Reading this book feels like sitting down with an old friend to hear incredible tales of life in a dangerous time. Gorin is a good storyteller and a reader gets pulled easily into his vivid descriptions of characters and events. He first lives in Guatemala where he works for Peace Brigades International and accompanies labor leaders and human rights activists whose lives are at risk by virtue of their activism. Then he travels to Nicaragua where he documents human rights violations during that country’s civil war. Finally he returns to Guatemala to join in the union organizing that has emerged as a key to change in that country. In his matter of fact way, Gorin gives straightforward political analysis of these countries and puts a human face on the deadly effects of U.S. foreign policy in Central America.

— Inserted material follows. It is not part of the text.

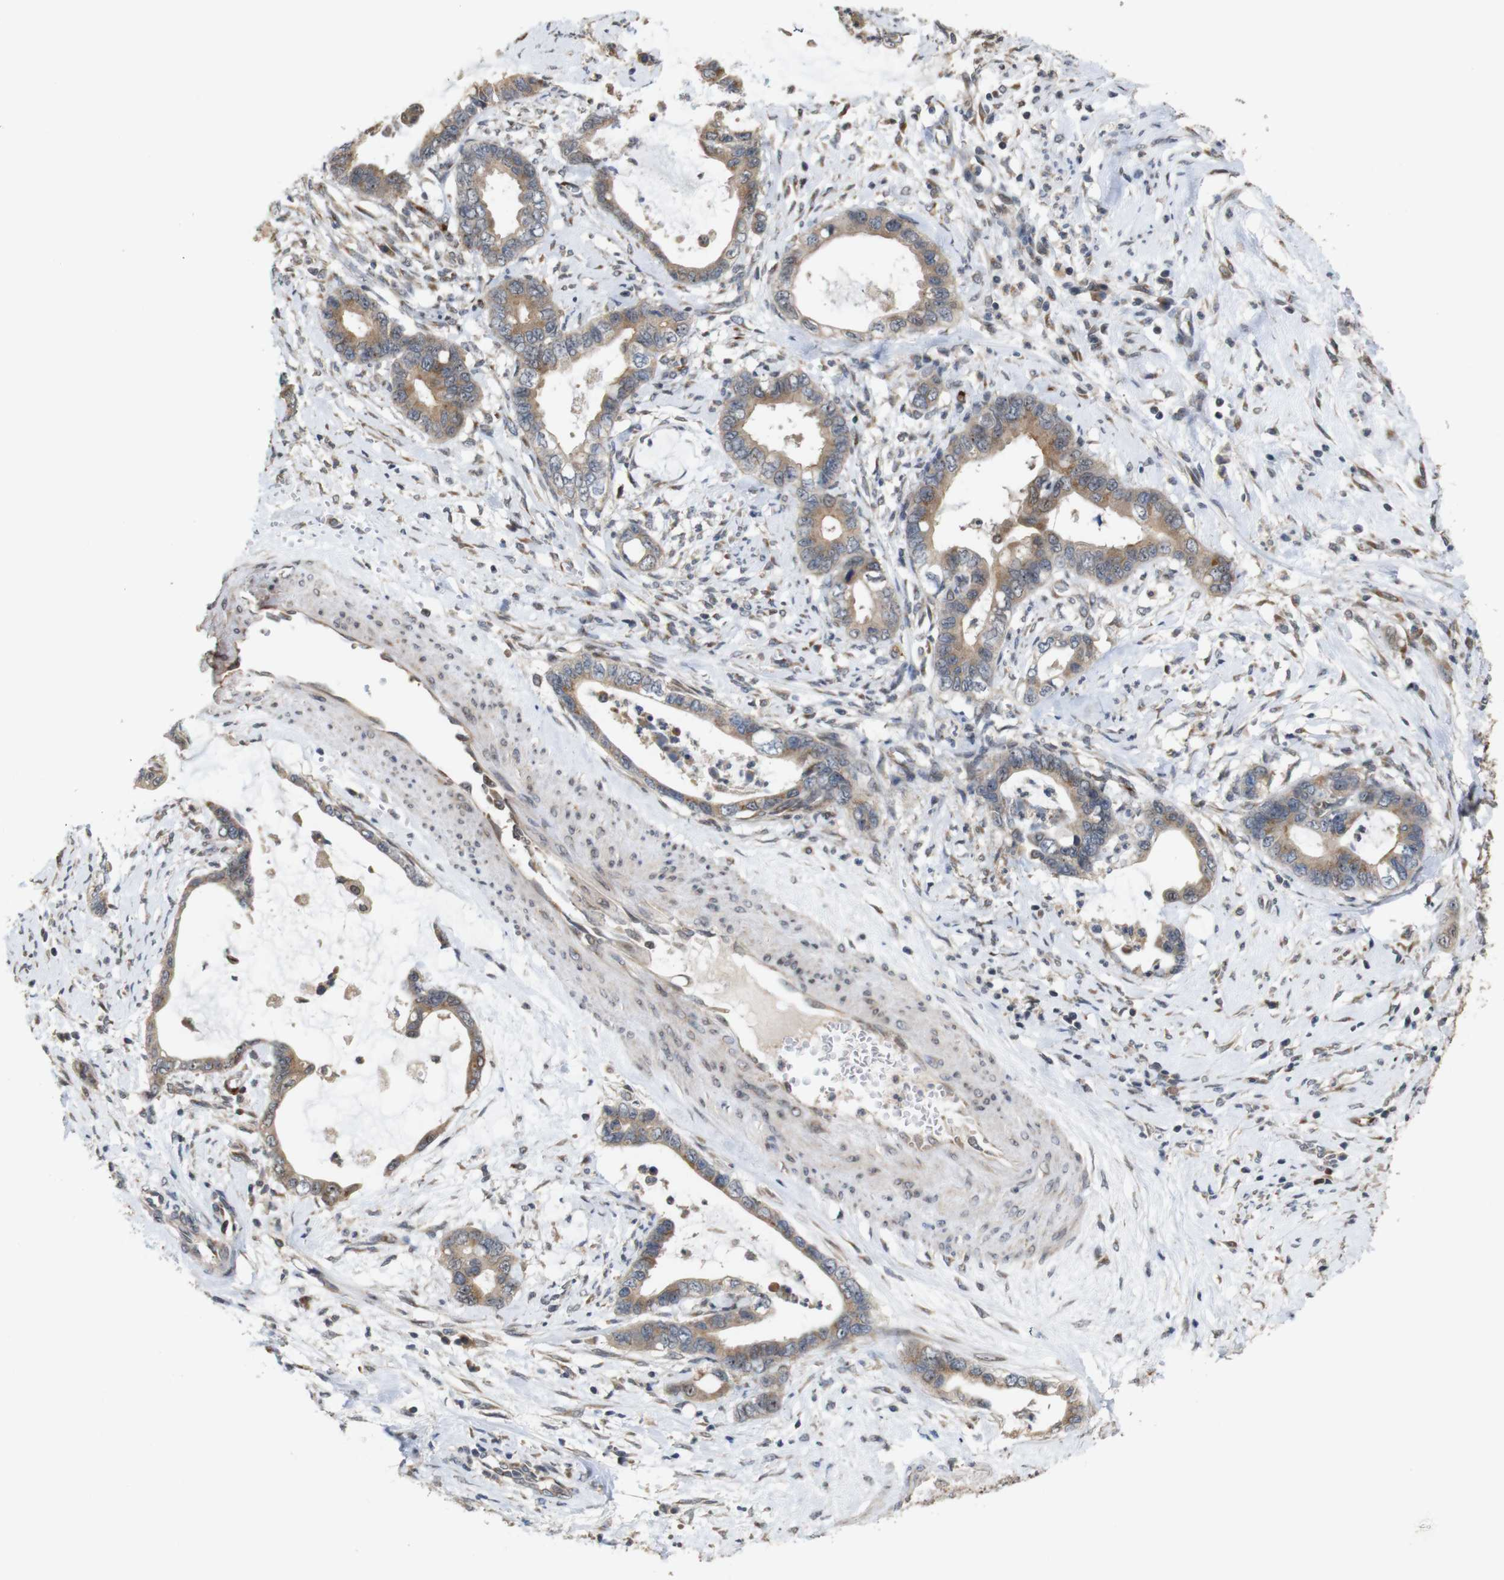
{"staining": {"intensity": "moderate", "quantity": ">75%", "location": "cytoplasmic/membranous"}, "tissue": "cervical cancer", "cell_type": "Tumor cells", "image_type": "cancer", "snomed": [{"axis": "morphology", "description": "Adenocarcinoma, NOS"}, {"axis": "topography", "description": "Cervix"}], "caption": "There is medium levels of moderate cytoplasmic/membranous expression in tumor cells of cervical cancer, as demonstrated by immunohistochemical staining (brown color).", "gene": "EFCAB14", "patient": {"sex": "female", "age": 44}}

But this book is not simply a tale about the turmoil in Central America from the perspective of a witty, earnest gringo. Gorin offers insights into how the miracle that occurs in the serenity of the meditation hall can serve someone when confronting a genocidal general in Guatemala. An application of Buddhist practice and understanding to such an arena as this seems to me to be a particularly potent test of the validity of practice.
Taking his Buddhist practice to la lucha (the struggle) of Central America changed Gorin’s Buddhism just as it changed those he met. In fact, he had a bit of a reputation. While I was in the Rio Grande Valley on a delegation, I met a North American who worked with Gorin in Nicaragua. This man, more of an expatriate cowboy than a Buddhist, appreciated Gorin’s ability to be centered during the most tense occasions as well as his sense of humor. I would imagine that many others like this man, who weren’t interested in Gorin’s meditation practice, developed a deep respect for the presence that he brought to this violent and unpredictable setting.

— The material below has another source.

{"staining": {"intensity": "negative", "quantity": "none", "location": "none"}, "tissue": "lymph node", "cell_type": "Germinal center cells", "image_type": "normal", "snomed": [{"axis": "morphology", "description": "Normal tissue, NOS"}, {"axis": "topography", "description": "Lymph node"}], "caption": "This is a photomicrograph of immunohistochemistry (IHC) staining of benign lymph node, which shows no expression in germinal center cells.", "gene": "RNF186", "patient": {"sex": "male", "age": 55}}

Gorin is brutally honest about times when he isn’t able to conjure up the compassion he hopes to experience as a practicing Buddhist. He challenges us as readers to let go of our defenses about what we perceive as our own failures. Especially poignant is his response to a friend’s assassination:
Seeing myself capable of taking another human being’s life scared me to the roots of my being, and I could see how fear and anger might drive me to committing the very acts I have dedicated my life to combating. It is easy and ennobling to feel solidarity with the downtrodden, but to sense identity with those committing injustices forces me to question how deeply held my values really are. I vow not to kill, and I also resolve to acknowledge my inner demons who don’t share my vow.
In the end, Gorin comes back to the U.S. to pursue a relationship and a more conventional lifestyle. He brings the same kind of questions to household life that he brings to his work in Central America, questions which can be particularly disquieting for those of us living as householders. As he discusses the change in lifestyle necessitated by his return to the U.S., he struggles with the difficulty of living a “morally clean life” and the ever-present guilt. “I am less ready to dismiss guilt as a neurotic condition (although it often is). Just as often, however, it is a moral condition. As a psychological issue, guilt is to be worked through. But as a moral issue, it can help guide one’s life.”
As I was reading Choose Love, I sometimes wished Gorin had provided a more thorough history of some of the countries. I also sometimes wanted more Buddhist analysis to chew on. But this book is not a comprehensive political history, nor is it about answers. It is a glimpse into one person’s practice and an invitation to push ourselves a little farther down the path of socially engaged Buddhism. Of course, each of us has to work out her or his own way.